◆ **Task instructions**
(a) In the post about the pumpkin-carving contest, what medium was used for the preliminary sketch?
(b) Reproduce the pumpkin-carving post between "It's Oz the" and "Halloween I think.", inclusive, substituting "screen" for "curtain".
(c) Carry on the post about the pumpkin-carving contest, beginning after its final sentence.

◆ **Source passage**
Thursday, October 30, 2008

Oz-kin, the Magnificent

preliminary sketch
8.4 x 10.9 in, black ball point pen on ruled paper.

Halloween. All Hallows Eve.

Once again, there is a pumpkin carving contest at the Turner campus of cable networks, Atlanta. It's the fourth annual competition if you believe the signs - that can't be right can it?
Here above is my entry, my first since working at Cartoon Network.

It's Oz the magnificent.

I should have carved it bigger on the pumpkin I think, and I don't think that cranium is properly voluminous.

I had also planned to carve the man behind the curtain on the back or the side, but by 6:00 a.m., I no longer felt like it. But you can see what it may have looked like from my sketch.

Here's the grand gourd four days later.
It will surely to degrade into something truly hideous by Halloween I think.

(Extracted page text data)
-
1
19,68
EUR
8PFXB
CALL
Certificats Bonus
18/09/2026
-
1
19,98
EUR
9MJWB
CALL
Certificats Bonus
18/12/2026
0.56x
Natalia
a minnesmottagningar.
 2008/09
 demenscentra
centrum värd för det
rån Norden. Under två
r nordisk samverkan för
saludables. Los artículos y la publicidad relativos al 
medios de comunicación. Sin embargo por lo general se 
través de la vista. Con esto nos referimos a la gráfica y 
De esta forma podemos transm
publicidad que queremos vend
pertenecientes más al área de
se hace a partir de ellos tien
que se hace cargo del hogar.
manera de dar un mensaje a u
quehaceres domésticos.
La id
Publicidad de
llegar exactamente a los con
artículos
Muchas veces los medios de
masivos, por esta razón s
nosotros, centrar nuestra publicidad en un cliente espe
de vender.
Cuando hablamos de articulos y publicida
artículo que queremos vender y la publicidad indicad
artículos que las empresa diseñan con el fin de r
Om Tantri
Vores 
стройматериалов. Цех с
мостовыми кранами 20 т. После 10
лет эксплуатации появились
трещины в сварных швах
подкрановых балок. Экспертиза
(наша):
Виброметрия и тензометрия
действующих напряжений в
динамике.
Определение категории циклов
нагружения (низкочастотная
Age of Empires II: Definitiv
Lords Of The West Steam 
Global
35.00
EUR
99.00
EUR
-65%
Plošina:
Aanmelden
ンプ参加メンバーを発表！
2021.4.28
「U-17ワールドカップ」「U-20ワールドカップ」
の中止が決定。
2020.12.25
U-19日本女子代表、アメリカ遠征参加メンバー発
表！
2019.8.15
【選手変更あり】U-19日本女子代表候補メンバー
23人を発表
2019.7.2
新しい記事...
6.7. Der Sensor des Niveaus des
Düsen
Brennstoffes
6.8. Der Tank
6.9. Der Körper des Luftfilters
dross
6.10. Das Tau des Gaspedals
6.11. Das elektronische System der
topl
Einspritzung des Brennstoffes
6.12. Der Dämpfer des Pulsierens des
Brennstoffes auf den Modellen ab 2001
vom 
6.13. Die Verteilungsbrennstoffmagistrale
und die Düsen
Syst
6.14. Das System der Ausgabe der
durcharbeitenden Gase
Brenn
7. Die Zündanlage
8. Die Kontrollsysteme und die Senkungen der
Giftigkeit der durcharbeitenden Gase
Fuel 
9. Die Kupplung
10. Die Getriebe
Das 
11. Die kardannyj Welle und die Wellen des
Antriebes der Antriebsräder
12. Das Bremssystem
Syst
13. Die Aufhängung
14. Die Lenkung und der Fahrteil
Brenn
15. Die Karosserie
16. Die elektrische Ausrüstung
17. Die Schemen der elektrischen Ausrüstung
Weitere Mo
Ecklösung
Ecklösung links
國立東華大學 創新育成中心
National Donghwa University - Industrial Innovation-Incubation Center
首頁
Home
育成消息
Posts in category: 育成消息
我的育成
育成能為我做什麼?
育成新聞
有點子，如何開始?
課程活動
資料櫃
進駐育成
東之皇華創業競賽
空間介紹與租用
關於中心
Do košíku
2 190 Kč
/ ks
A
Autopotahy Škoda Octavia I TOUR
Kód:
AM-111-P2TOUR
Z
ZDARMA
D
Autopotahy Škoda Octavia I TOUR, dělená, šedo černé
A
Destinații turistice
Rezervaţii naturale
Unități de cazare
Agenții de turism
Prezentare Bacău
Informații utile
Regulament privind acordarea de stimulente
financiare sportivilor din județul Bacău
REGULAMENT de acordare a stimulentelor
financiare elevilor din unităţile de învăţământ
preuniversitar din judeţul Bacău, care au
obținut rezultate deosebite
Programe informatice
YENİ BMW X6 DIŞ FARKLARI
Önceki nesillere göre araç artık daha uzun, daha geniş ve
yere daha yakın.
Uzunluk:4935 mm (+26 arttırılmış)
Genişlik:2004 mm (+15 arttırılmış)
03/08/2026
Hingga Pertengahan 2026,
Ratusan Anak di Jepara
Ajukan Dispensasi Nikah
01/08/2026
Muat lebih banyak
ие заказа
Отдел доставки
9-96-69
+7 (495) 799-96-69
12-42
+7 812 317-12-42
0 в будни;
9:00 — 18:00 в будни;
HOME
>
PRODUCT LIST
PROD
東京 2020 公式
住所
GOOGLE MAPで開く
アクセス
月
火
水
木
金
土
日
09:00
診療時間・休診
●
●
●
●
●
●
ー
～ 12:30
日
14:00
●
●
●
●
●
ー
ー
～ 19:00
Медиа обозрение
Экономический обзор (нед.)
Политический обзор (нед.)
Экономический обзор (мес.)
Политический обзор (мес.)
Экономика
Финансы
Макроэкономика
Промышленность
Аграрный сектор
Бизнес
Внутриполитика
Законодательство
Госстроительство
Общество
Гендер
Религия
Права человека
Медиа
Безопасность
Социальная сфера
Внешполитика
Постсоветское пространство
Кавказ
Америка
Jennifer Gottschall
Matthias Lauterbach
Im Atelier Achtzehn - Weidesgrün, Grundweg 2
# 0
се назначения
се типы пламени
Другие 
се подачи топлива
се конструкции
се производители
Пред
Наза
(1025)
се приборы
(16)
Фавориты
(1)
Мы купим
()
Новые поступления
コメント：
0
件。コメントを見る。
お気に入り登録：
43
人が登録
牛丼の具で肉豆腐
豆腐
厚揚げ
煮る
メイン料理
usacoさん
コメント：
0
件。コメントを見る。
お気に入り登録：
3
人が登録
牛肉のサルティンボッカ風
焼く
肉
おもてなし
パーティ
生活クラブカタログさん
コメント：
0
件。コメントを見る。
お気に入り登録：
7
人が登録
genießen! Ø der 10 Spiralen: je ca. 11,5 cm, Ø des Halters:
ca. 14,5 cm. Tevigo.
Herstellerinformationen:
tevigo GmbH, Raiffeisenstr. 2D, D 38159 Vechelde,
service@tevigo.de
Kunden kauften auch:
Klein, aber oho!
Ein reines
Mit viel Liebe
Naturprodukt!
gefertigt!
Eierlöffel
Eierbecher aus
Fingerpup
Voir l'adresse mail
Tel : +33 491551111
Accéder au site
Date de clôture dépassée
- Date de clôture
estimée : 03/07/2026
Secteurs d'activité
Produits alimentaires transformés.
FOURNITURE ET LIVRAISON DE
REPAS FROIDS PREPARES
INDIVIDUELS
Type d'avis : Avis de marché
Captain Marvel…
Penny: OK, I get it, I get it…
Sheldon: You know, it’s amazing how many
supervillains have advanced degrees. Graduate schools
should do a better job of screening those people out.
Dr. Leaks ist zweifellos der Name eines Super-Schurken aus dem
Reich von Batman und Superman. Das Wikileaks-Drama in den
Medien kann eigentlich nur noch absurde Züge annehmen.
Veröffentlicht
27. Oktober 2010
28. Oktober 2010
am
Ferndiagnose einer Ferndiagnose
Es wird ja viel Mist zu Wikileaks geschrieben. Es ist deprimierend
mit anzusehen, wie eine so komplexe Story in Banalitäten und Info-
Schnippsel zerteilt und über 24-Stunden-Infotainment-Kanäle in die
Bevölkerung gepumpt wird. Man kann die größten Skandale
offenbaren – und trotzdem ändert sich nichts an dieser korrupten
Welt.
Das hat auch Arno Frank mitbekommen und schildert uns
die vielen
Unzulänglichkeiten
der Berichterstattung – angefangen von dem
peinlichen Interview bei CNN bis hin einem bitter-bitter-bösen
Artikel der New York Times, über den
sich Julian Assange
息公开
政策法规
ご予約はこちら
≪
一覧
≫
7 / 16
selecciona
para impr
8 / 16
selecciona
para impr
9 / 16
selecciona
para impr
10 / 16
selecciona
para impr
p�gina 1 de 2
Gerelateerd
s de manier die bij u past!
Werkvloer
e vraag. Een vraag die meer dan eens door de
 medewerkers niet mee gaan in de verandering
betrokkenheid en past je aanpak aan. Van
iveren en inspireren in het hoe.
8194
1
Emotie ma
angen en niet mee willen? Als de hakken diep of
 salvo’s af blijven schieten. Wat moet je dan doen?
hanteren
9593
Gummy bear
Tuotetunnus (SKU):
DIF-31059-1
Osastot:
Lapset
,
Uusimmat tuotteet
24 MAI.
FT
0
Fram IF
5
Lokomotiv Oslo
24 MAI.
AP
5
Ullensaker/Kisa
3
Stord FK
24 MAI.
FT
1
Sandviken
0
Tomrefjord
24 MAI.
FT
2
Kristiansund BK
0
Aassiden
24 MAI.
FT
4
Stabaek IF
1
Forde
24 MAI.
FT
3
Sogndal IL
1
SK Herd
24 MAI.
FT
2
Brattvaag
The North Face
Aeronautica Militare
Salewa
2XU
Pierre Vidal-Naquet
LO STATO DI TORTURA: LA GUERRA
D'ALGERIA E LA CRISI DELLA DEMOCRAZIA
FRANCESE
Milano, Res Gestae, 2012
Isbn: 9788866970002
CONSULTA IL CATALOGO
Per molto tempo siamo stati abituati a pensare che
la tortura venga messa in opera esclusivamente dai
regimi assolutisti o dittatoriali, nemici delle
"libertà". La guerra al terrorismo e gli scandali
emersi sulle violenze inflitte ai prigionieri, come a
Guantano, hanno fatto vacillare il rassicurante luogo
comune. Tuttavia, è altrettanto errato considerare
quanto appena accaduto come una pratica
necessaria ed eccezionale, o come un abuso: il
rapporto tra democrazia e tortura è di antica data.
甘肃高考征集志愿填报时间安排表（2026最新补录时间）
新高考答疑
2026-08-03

◆ **Answers to each task**
(a) Black ball point pen on ruled paper.

(b)
It's Oz the magnificent.

I should have carved it bigger on the pumpkin I think, and I don't think that cranium is properly voluminous.

I had also planned to carve the man behind the screen on the back or the side, but by 6:00 a.m., I no longer felt like it. But you can see what it may have looked like from my sketch.

Here's the grand gourd four days later.
It will surely to degrade into something truly hideous by Halloween I think.

(c)
People vote by placing money in numbered containers. All proceeds go to UNICEF. In previous years, they placed actual orange UNICEF boxes.

The competing Flapjack entry behind the Wiz-kin was done by one of my department's in-house freelance designers, Danny Hong.

Saturday, October 18, 2008

TAGS June 30 & July 1, 1993

6/30: Monster the Id, Brayn (pronounced, "brain.") the Ego.
7/01: A little first-aid demonstration - the bad kind.

June 30, 1993: Brayn's first appearance (his first presence was in 6/18). I like Brayn, or at least the idea of him. He deserves a bit more finessing in his design. He so trusts in his well of knowledge in absolute terms. Whether or not any of it is true, he gladly issues as much of it as he can to Monster.

July 1, 1993: Hans (fox) make his first appearance here (7/01), although off-panel he hits the pop fly that leads to Monster's current state of unconsciousness (6/8). Evan (Welsh Corgi) also makes his first appearance. If you require help with Monster's mumblings, he says, "Where's the restroom," and "Like some fries with that," two common questions of the service industry.

Sunday, October 5, 2008

Drawing Conclusions 2001

watercolor over black toner xerographic reproduction of black India ink on paper, 21.59 x 27.94 cm (8.5 x 11 in.)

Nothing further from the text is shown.